Start imagining the war or stop supporting it

Published 23 October, 2010, 22:28


The report, condemned by the Pentagon, claims that US commanders in Iraq ignored evidence of torture and the murder of civilians.


“This material has revealed 15,000 previously unreported, undocumented civilian casualties. That’s an extraordinary number of people who have never been spoken about before,” Julian Assange said.


“We also see that the cover up of torture by coalition forces well after Andrew Graham was a concrete policy, a secret policy: to not intervene with torture conducted by the fledgling Iraqi government,” he added.


“This is the most accurate description of a war that has ever been released into the historic record. There is nothing comparable. It is the details of the deaths of 109,000 people, the wounding of 170,000 people, the detaining of nearly 200,000 people during a course of six years. Of course, that is only about a half the military action that went on during that period, because it is only the US view on things, but even so we see that there is nearly no street corner in Baghdad that did not have a body found that had been killed through violence in one form or another,” he said.
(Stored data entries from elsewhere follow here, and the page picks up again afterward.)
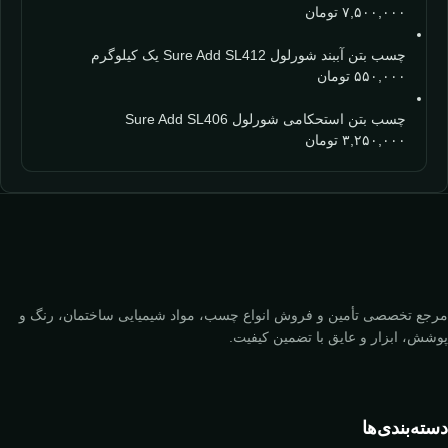
۷,۵۰۰,۰۰۰
تومان
چسب بتن آببند شورلول Sure Add SL412 یک کیلوگرم
۵۵۰,۰۰۰
تومان
چسب بتن استحکامی شورلول Sure Add SL406
۳,۲۵۰,۰۰۰
تومان
مرجع تخصصی تأمین و فروش انواع چسب، مواد شیمیایی ساختمان، رنگ و
پوشش، ابزار و عایق با تضمین کیفیت.
دسته‌بندی‌ها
 “We should start imagining it or stop supporting it. It is not good to support things that you do not understand,” he pointed out.



“We need to understand what the reality of war is, if we are going to choose to engage in it.”


Assange said that WikiLeaks was now expecting some kind of response from the Pentagon, a counter-attack that follows each of the website’s releases.


“Last time it was names appearing in the material, which the Pentagon managed to successfully fool the press into believing was going to be a great big assassination list for the Taliban. But in fact, nearly all of those names were right to appear; they were the names of governors who were taking bribes by the US military, or the names of the radio stations that were taking bribes to put on propaganda content… As recently as last week, NATO officials in Kabul said they could not find a single person that needed protecting or moving… And a letter has come out that was originally written on August 16th by Defense Secretary Gates stating that no sensitive intelligence sources or methods were revealed in that material, but of course, this was not the public line,” he said.